Merging Virtual and Real Workspaces

In a paper titled HoloLens, Augmented Reality and Teamwork: Merging Virtual and Real Workplaces (by Fernando Salvetti, Barbara Bertagni, Pierluigi Ingrassia, and Gabriele Prattico), we can find a description of an innovative and effective training tool to both lay people and healthcare providers in Basic Life Support and Defibrillation (BLSD). And it is being done with Mixed Reality, of course.

Two components of the program are most valid:

  • A self-instruction learning program that requires minimal instructor intervention
  • Realistic haptic feedback through a CPR manikin and a virtual scenario that can be easily reconfigured to generate many different situations, including extreme and dangerous ones

The team behind the project created — one could say — “a cooperative game aimed at fostering behavioral, cognitive, and meta-cognitive skills.”
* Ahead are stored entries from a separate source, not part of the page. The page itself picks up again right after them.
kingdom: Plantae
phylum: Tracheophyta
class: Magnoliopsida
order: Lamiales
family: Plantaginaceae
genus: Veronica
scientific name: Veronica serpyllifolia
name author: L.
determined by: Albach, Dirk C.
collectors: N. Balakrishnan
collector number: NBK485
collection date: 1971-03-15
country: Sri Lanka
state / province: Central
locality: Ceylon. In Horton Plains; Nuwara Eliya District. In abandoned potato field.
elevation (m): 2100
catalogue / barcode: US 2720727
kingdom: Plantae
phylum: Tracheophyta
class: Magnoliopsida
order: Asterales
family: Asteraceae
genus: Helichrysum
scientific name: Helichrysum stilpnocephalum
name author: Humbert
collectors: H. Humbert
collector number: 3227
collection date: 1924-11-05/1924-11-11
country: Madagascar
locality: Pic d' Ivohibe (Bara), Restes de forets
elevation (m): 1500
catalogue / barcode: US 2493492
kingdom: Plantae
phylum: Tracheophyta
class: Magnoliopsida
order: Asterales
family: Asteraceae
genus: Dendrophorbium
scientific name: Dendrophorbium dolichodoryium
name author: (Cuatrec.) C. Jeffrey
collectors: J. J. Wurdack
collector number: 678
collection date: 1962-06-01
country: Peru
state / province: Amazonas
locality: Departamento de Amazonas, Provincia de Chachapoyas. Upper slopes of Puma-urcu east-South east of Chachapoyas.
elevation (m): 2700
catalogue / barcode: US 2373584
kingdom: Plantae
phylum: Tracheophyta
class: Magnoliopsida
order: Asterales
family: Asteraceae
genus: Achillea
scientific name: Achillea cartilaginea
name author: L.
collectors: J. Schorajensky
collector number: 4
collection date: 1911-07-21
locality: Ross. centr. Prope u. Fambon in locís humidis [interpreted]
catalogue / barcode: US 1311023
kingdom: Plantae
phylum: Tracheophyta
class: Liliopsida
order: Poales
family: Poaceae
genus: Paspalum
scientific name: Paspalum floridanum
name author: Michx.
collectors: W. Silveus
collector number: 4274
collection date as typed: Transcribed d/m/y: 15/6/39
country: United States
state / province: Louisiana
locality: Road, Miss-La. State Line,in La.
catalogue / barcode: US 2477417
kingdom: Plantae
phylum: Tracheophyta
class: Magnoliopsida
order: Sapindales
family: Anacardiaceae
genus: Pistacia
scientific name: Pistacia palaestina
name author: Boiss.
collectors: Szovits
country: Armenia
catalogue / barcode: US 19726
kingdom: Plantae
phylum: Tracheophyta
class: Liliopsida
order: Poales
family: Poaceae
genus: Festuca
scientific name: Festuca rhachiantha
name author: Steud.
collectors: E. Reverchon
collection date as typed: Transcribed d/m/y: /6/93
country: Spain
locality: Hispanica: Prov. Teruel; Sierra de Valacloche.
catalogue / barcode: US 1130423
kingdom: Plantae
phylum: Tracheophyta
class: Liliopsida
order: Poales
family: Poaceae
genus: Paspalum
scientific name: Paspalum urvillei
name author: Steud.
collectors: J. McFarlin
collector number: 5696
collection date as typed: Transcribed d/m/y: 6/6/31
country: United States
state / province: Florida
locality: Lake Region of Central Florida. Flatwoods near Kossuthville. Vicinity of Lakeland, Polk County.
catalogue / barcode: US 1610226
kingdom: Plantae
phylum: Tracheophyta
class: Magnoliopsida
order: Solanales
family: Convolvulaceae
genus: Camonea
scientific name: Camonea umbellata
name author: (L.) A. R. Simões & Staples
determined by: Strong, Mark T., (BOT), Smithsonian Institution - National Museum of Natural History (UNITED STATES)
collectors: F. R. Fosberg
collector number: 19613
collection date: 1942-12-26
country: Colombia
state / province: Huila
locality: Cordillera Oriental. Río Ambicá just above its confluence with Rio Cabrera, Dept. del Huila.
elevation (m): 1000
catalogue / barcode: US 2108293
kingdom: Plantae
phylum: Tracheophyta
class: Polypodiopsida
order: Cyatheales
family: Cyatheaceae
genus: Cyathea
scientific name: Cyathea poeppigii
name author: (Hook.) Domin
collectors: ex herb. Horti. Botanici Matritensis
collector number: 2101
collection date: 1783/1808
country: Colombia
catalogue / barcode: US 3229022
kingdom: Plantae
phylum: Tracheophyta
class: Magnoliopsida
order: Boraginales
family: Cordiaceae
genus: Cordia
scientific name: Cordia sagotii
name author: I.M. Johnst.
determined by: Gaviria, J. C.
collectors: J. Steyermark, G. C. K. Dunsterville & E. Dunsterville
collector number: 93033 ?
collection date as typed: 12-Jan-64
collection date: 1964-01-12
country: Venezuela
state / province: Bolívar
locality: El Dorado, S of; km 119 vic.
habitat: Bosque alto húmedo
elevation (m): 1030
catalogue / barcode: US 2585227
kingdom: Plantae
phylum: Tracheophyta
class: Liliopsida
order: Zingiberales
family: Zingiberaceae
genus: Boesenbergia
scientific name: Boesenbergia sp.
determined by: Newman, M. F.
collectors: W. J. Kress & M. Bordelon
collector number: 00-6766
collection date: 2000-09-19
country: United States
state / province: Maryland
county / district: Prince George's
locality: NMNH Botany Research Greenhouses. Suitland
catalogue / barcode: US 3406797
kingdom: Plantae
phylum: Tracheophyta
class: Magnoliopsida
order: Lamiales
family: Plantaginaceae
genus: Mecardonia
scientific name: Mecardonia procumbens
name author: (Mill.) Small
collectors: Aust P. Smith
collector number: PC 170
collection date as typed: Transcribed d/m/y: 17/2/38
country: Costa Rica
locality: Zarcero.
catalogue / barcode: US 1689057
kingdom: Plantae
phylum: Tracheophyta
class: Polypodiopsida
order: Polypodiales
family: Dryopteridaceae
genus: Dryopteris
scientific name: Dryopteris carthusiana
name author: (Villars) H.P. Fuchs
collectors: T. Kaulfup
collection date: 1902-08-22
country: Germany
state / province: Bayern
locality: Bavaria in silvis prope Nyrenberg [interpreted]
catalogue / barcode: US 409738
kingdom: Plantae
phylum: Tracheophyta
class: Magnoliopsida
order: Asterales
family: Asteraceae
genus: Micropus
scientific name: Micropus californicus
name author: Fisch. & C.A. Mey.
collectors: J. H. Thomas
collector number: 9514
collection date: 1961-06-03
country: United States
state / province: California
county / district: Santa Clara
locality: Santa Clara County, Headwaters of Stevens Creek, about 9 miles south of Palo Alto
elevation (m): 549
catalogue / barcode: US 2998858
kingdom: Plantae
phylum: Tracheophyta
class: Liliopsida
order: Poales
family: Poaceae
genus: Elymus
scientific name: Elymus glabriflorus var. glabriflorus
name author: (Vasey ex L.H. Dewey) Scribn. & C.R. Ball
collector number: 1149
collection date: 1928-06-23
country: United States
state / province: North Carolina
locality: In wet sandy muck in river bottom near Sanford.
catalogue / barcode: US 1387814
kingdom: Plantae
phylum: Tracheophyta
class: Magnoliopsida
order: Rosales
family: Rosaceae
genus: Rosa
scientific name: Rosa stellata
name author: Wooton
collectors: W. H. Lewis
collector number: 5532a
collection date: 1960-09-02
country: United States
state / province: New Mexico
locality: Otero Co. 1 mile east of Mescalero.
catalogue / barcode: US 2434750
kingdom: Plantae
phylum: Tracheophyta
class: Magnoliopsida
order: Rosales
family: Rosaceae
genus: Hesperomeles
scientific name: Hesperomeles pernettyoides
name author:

The project is an essential example of a successful teamwork. Two teams, comprised of a minimum of two people each, had to cooperate sharing information and knowledge relevant to navigate — moreover, the teams are in different places and cannot directly look at each other.

The projects focus was about eight specific key performance indicators (KPIs) such as knowledge circulation and use of available information, effective communication, setting priorities and timekeeping, workload distribution, stress management within the team, and teamwork.

It Is Just Starting

While Mixed Reality may be relatively new, both companies and academic institutions are heavily invested in developing practical use cases for the technology — improving teamwork being just one of them. With the rise of remote and decentralized teams, or making multidisciplinary collaboration more flexible, this could become the most important solutions of this decade.